» **WHAT THE EXERCISE ASKS**: Can you retype the rows below word for word, from the very start through the line containing "##### Anticipation", including that line? Omit the pictures from your answer.

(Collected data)
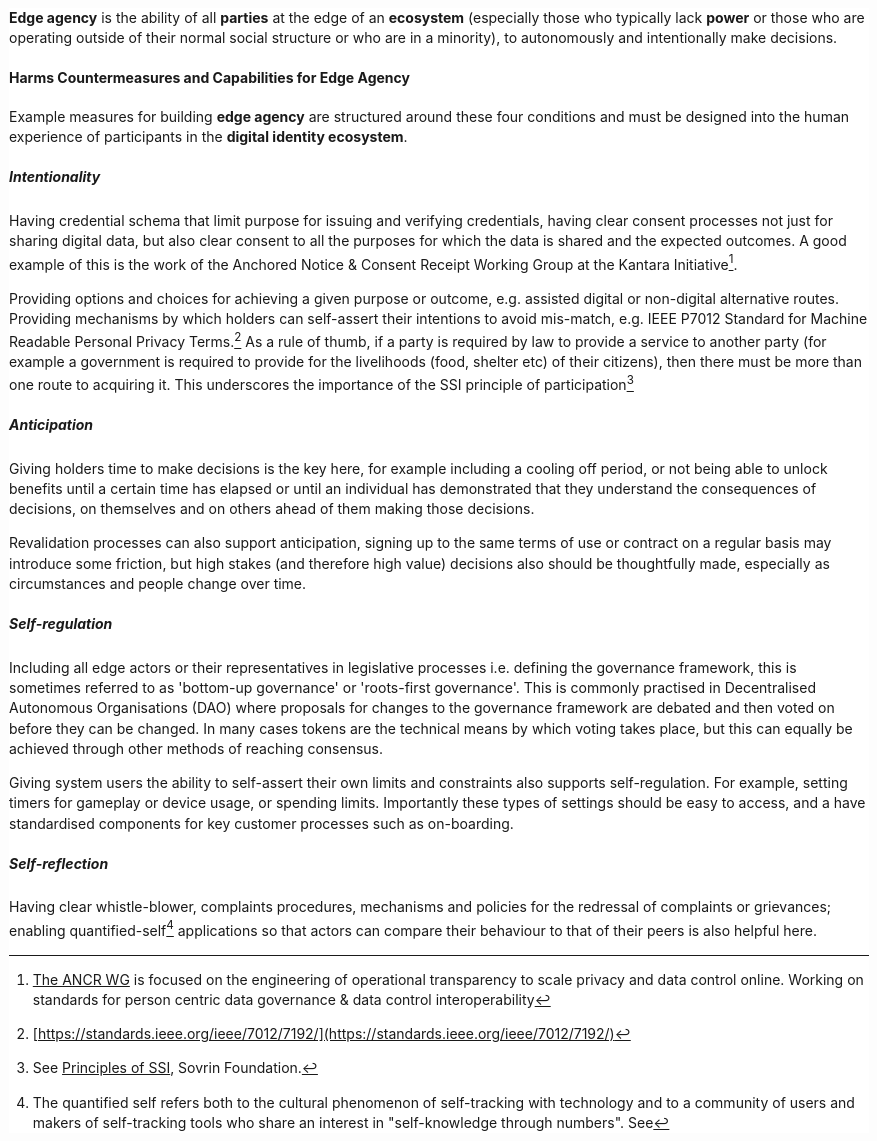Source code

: **Edge agency** is the ability of all **parties** at the edge of an **ecosystem** (especially those who typically lack **power** or those who are operating outside of their normal social structure or who are in a minority), to autonomously and intentionally make decisions.

#### Harms Countermeasures and Capabilities for Edge Agency 

Example measures for building **edge agency** are structured around these four conditions and must be designed into the human experience of participants in the **digital identity ecosystem**.

##### Intentionality 

Having credential schema that limit purpose for issuing and verifying credentials, having clear consent processes not just for sharing digital data, but also clear consent to all the purposes for which the data is shared and the expected outcomes. A good example of this is the work of the Anchored Notice & Consent Receipt Working Group at the Kantara Initiative[^70].

Providing options and choices for achieving a given purpose or outcome, e.g. assisted digital or non-digital alternative routes. Providing mechanisms by which holders can self-assert their intentions to avoid mis-match, e.g. IEEE P7012 Standard for Machine Readable Personal Privacy Terms.[^71] As a rule of thumb, if a party is required by law to provide a service to another party (for example a government is required to provide for the livelihoods (food, shelter etc) of their citizens), then there must be more than one route to acquiring it. This underscores the importance of the SSI principle of participation[^72]

##### Anticipation

Giving holders time to make decisions is the key here, for example including a cooling off period, or not being able to unlock benefits until a certain time has elapsed or until an individual has demonstrated that they understand the consequences of decisions, on themselves and on others ahead of them making those decisions.

Revalidation processes can also support anticipation, signing up to the same terms of use or contract on a regular basis may introduce some friction, but high stakes (and therefore high value) decisions also
should be thoughtfully made, especially as circumstances and people change over time.

##### Self-regulation

Including all edge actors or their representatives in legislative processes i.e. defining the governance framework, this is sometimes referred to as 'bottom-up governance\' or 'roots-first governance'. This is commonly practised in Decentralised Autonomous Organisations (DAO) where proposals for changes to the governance framework are debated and then voted on before they can be changed. In many cases tokens are the technical means by which voting takes place, but this can equally be achieved through other methods of reaching consensus.

Giving system users the ability to self-assert their own limits and constraints also supports self-regulation. For example, setting timers for gameplay or device usage, or spending limits. Importantly these types of settings should be easy to access, and a have standardised components for key customer processes such as on-boarding.

##### Self-reflection 

Having clear whistle-blower, complaints procedures, mechanisms and policies for the redressal of complaints or grievances; enabling quantified-self[^73] applications so that actors can compare their
behaviour to that of their peers is also helpful here.


[^1]: Chambers 21st Century Dictionary
[^2]: Source: [Privacy International, Letter from global CSO's to the World Bank, 6th September 2022](https://www.privacyinternational.org/advocacy/4945/letter-global-csos-world-bank)
[^3]: See for example McKinsey Global Institute, April 2019
[^4]: See ID4Africa Livecast Episodes 23, 24 & 25; [The Dark Side of Digital Identity](https://www.youtube.com/c/ID4AFRICAMEDIA/featured) (November 2021 - January 2022)
[^5]: Cheng, A., American Civil Liberties Union 2022.
[^6]: See Wiki [https://en.wikipedia.org/wiki/Electronic_voting_by_country](https://en.wikipedia.org/wiki/Electronic_voting_by_country) 
[^7]: See Brennan Center for Justice, November 2012
[^8]: See FBI Most Wanted
[^9]: See Haidt, J., The Atlantic, July 2022
[^10]: Ashton, A., 18th January 2022.
[^11]: Mejias, U., Couldry, N., 29 Nov 2019
[^12]: Lyon, D. 2015; Krishna, S., 2019
[^13]: Principle 6 <https://sovrin.org/principles-of-ssi/>
[^14]: Principle 7 [https://sovrin.org/principles-of-ssi/](https://sovrin.org/principles-of-ssi/) 
[^15]: See Guardianship Credentials Technical Requirements V1, Sovrin Foundation, (April 2021)
[^16]: van Deventer, O., (May 2019)
[^17]: Women in Identity, *Aisha's Story of ID Exclusion in the UK*  (January 2022)
[^18]: Bailur S, 2022; McKinsey, 2019
[^19]: NYU School of Law, 2022
[^20]: See G20 Insights ['Bridging the Gender Digital Gap\'](https://www.g20-insights.org/policy_briefs/bridging-the-gender-digital-gap/) 
[^21]: Bailur, S., Shoemaker E. 2022
[^22]: Renieris, 2021;
[^23]: Belamghari, M., 2020; Sheldrake, 2022
[^24]: The term socio-technical system was originally from organisational design theory and is most commonly used in the context of workplace design. Technology is understood in its broadest sense, and social designing in people and communities to the system as a whole rather than separately. See [Wiki](https://en.wikipedia.org/wiki/Sociotechnical_system) 
[^25]: Source: [Leeds University Business School](https://business.leeds.ac.uk/research-stc/doc/socio-technical-systems-theory) 
[^26]: Trust over IP Foundation, (17 November 2021)
[^27]: Trust over IP Foundation, (24 November 2021)
[^28]: Young, K., (21 June 2022)
[^29]: Russell, I., 25 October 2021
[^30]: Young, K., (21 June 2022)
[^31]: Sieber, A., 2021
[^32]: See for example Wu, M., (23 August 2019)
[^33]: See for example Wang, M., (8 April 2021)
[^34]: ToIP, 2021
[^35]: Renieris, 2021
[^36]: See [Trust over IP Foundation Deliverables](https://trustoverip.org/our-work/deliverables/) and Sovrin Foundation, (January 2020) as examples
[^37]: Floridi, L., (26 April 2016)
[^38]: Renieris, 2021
[^39]: Traditional ceremony giving respect to the ancestral forest spirits
[^40]: Special terms or language used only in the forest
[^41]: Image Credit: Pok Rie
[^42]: See [United Nations Declaration on the Rights of Indigenous Peoples](https://www.un.org/development/desa/indigenouspeoples/declaration-on-the-rights-of-indigenous-peoples.html) (September 2017)
[^43]: See [Open Development Initiative](https://ewmi.org/Program/OpenDevelopmentInitiative)
[^44]: See [EarthState](https://earthstate.ixo.world/) 
[^45]: See [Energy & Mines Digital Trust Case Study](https://digital.gov.bc.ca/emdt)
[^46]: See [Āhau](https://ahau.io/) 
[^47]: See [DignifID Animals Foundation](https://www.dignifid.org/) 
[^48]: [Human Rights Watch](https://www.hrw.org/news/2022/03/30/new-evidence-biometric-data-systems-imperil-afghans) March 2022 Experience following the Taliban's appropriation of the e-Tazkira, a biometric identity card used by Afghanistan's National Statistics and Information Authority, leading to reprisals, summary executions and persecution.
[^49]: Photo Credit [Mansour-Ibrahimi](https://www.istockphoto.com/portfolio/MansourIbrahimi?mediatype=photography) 
[^50]: [Human Rights Watch News, Governments harm children's rights in online learning, 25th May 2022](https://www.hrw.org/news/2022/05/25/governments-harm-childrens-rights-online-learning) 
[^51]: [UN Operational Definition of Legal Identity](https://unstats.un.org/legal-identity-agenda/) 
[^52]: Floridi, L. 2017
[^53]: NYU School of Law 2022
[^54]: Principle 1 [https://sovrin.org/principles-of-ssi/](https://sovrin.org/principles-of-ssi/) 
[^55]: Renieris, 2021
[^56]: See [Supplementary Images](#_heading=h.sqgxujq2w271) 
[^57]: There may be an ethical debate around altruism associated with whether or not felt-harm is always unintentional, but not the subject of this paper!
[^58]: See [Supplementary Images](#_heading=h.sqgxujq2w271)
[^59]: Floridi, 2017
[^60]: [https://trustoverip.org/toip-model/](https://trustoverip.org/toip-model/)
[^61]: [Trust](https://trustoverip.org/wp-content/uploads/ToIP-Governance-Metamodel-Specification-V1.0-2022-12-21.pdf) over IP Foundation, December 2021
[^62]: Oxford Dictionary of Social Sciences & Sociology, (2002), eISBN: 9780199891184.
[^63]: Financial Conduct Authority, (February 2021)
[^64]: See Cambridge University [Inclusive Design Toolkit](https://www.inclusivedesigntoolkit.com/) or University of Buffalo, Centre for Knowledge Translation for Technology Transfer,[Universal Design](https://publichealth.buffalo.edu/cat/kt4tt/best-practices/need-to-knowledge-ntk-model/ntk-commercial-devices/master-list-of-tools/universal-design.html) 
[^65]: See Sovrin Foundation, (April 2021)
[^66]: See this reference to [Hemant Taneja](https://growth.eladgil.com/book/chapter-9-mergers-acquisitions/scaling-responsibly-for-your-users-and-the-world-an-interview-with-hemant-taneja/)'s work on responsible innovation - could we adapt this [checklist](https://processchecklist.blogspot.com/2021/03/the-minimum-virtuous-product-is-move.html) to consider the special identity / SSI considerations? . Uses ['Value-Sensitive Design'](https://uxdesign.cc/human-values-matter-why-value-sensitive-design-should-be-part-of-every-ux-designers-toolkit-e53ffe7ec436)
[^67]: [Merriam Webster Dictionary](https://www.merriam-webster.com/dictionary/agency) 
[^68]: Oxford Dictionary of Social Sciences & Sociology, (2002), eISBN: 9780199891184.
[^69]: Garçon, M., (May 2020)
[^70]: [The ANCR WG](https://kantara.atlassian.net/wiki/spaces/WA/overview) is focused on the engineering of operational transparency to scale privacy and data control online. Working on standards for person centric data governance & data control interoperability
[^71]: [https://standards.ieee.org/ieee/7012/7192/](https://standards.ieee.org/ieee/7012/7192/)
[^72]: See [Principles of SSI](https://sovrin.org/principles-of-ssi/), Sovrin Foundation.
[^73]: The quantified self refers both to the cultural phenomenon of self-tracking with technology and to a community of users and makers of self-tracking tools who share an interest in \"self-knowledge through numbers\". See
[^74]: [https://educatech.in/characteristics-of-power/](https://educatech.in/characteristics-of-power/)
[^75]: [https://en.wikipedia.org/wiki/French_and_Raven's_bases_of_power](https://en.wikipedia.org/wiki/French_and_Raven%27s_bases_of_power) 
[^76]: Van Deventer, O., et al, (October 2020)
[^77]: [Yoma](https://www.yoma.foundation/) (youth agency marketplace) is a digital platform where youth can develop their skills, find opportunities, and achieve impact - while connecting to peers in a supportive community. The governance framework called theYoma Rules is available on request.
[^78]: See Sovrin Foundation, (April 2021)
[^79]: Maple, C. et al, (2021)
[^80]: American Psychological Association, [Dictionary of Psychology](https://dictionary.apa.org/resilience)
[^81]: UK Government Department for International Development, (May 2016)
[^82]: Béné, C. et al, (September 2012)
[^83]: See Human Experience Working Group - Scenario-Building.
[^84]: An evolutionarily stable strategy (ESS) is a strategy (or set of strategies) that is impermeable when adopted by a population in adaptation to a specific environment, that is to say it cannot be displaced by an alternative strategy (or set of strategies) that may be novel or initially rare. See [Wikipedia](https://en.wikipedia.org/wiki/Evolutionarily_stable_strategy) and [Stanford](https://plato.stanford.edu/entries/game-evolutionary/).
[^85]: https://hmongtimes.com/
[^86]: Australian Competition and Consumer Commission, September 2022
[^87]: Merriam Webster Dictionary
[^88]: Adapted from Harm C. & Hunt C., [Cyberspace as Ecospace](https://sendsonline.blogspot.com/2010/11/by-craig-harm-and-carl-hunt-one-of-ways.html), published in *SENDS & the Science of Cyberspace*, (5 November 2010).
[^89]: The ONLIFE Initiative - a Concept Reengineering Exercise, [Philosophy & Technology](https://link.springer.com/journal/13347), volume 28, pages 157--162 (12 February 2015)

» **EXERCISE SOLUTION**:
Source code

: **Edge agency** is the ability of all **parties** at the edge of an **ecosystem** (especially those who typically lack **power** or those who are operating outside of their normal social structure or who are in a minority), to autonomously and intentionally make decisions.

#### Harms Countermeasures and Capabilities for Edge Agency 

Example measures for building **edge agency** are structured around these four conditions and must be designed into the human experience of participants in the **digital identity ecosystem**.

##### Intentionality 

Having credential schema that limit purpose for issuing and verifying credentials, having clear consent processes not just for sharing digital data, but also clear consent to all the purposes for which the data is shared and the expected outcomes. A good example of this is the work of the Anchored Notice & Consent Receipt Working Group at the Kantara Initiative[^70].

Providing options and choices for achieving a given purpose or outcome, e.g. assisted digital or non-digital alternative routes. Providing mechanisms by which holders can self-assert their intentions to avoid mis-match, e.g. IEEE P7012 Standard for Machine Readable Personal Privacy Terms.[^71] As a rule of thumb, if a party is required by law to provide a service to another party (for example a government is required to provide for the livelihoods (food, shelter etc) of their citizens), then there must be more than one route to acquiring it. This underscores the importance of the SSI principle of participation[^72]

##### Anticipation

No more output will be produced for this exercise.